- **What to produce**:
Leaving out the pictures, write the following records exactly as they read.

[Stored data entries]
========================
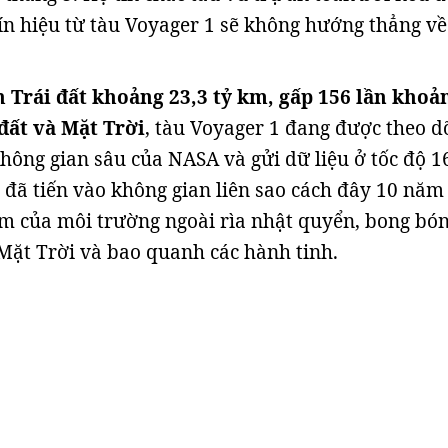
 tín hiệu từ tàu Voyager 1 sẽ không hướng thẳng về
h Trái đất khoảng 23,3 tỷ km, gấp 156 lần khoả
đất và Mặt Trời
, tàu Voyager 1 đang được theo d
hông gian sâu của NASA và gửi dữ liệu ở tốc độ 1
u đã tiến vào không gian liên sao cách đây 10 năm
m của môi trường ngoài rìa nhật quyển, bong bó
Mặt Trời và bao quanh các hành tinh.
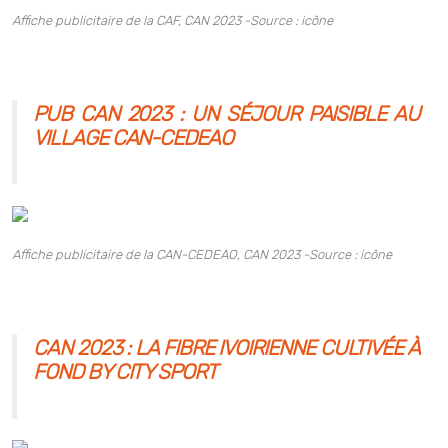
Affiche publicitaire de la CAF,
CAN 2023 -Source : icône
PUB CAN 2023 : UN SÉJOUR PAISIBLE AU
VILLAGE CAN-CEDEAO
Affiche publicitaire de la CAN-CEDEAO,
CAN 2023 -Source : icône
CAN 2023 : LA FIBRE IVOIRIENNE CULTIVÉE À
FOND BY CITY SPORT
========================
- **Your response**:
 tín hiệu từ tàu Voyager 1 sẽ không hướng thẳng về
h Trái đất khoảng 23,3 tỷ km, gấp 156 lần khoả
đất và Mặt Trời
, tàu Voyager 1 đang được theo d
hông gian sâu của NASA và gửi dữ liệu ở tốc độ 1
u đã tiến vào không gian liên sao cách đây 10 năm
m của môi trường ngoài rìa nhật quyển, bong bó
Mặt Trời và bao quanh các hành tinh.
Affiche publicitaire de la CAF,
CAN 2023 -Source : icône
PUB CAN 2023 : UN SÉJOUR PAISIBLE AU
VILLAGE CAN-CEDEAO
Affiche publicitaire de la CAN-CEDEAO,
CAN 2023 -Source : icône
CAN 2023 : LA FIBRE IVOIRIENNE CULTIVÉE À
FOND BY CITY SPORT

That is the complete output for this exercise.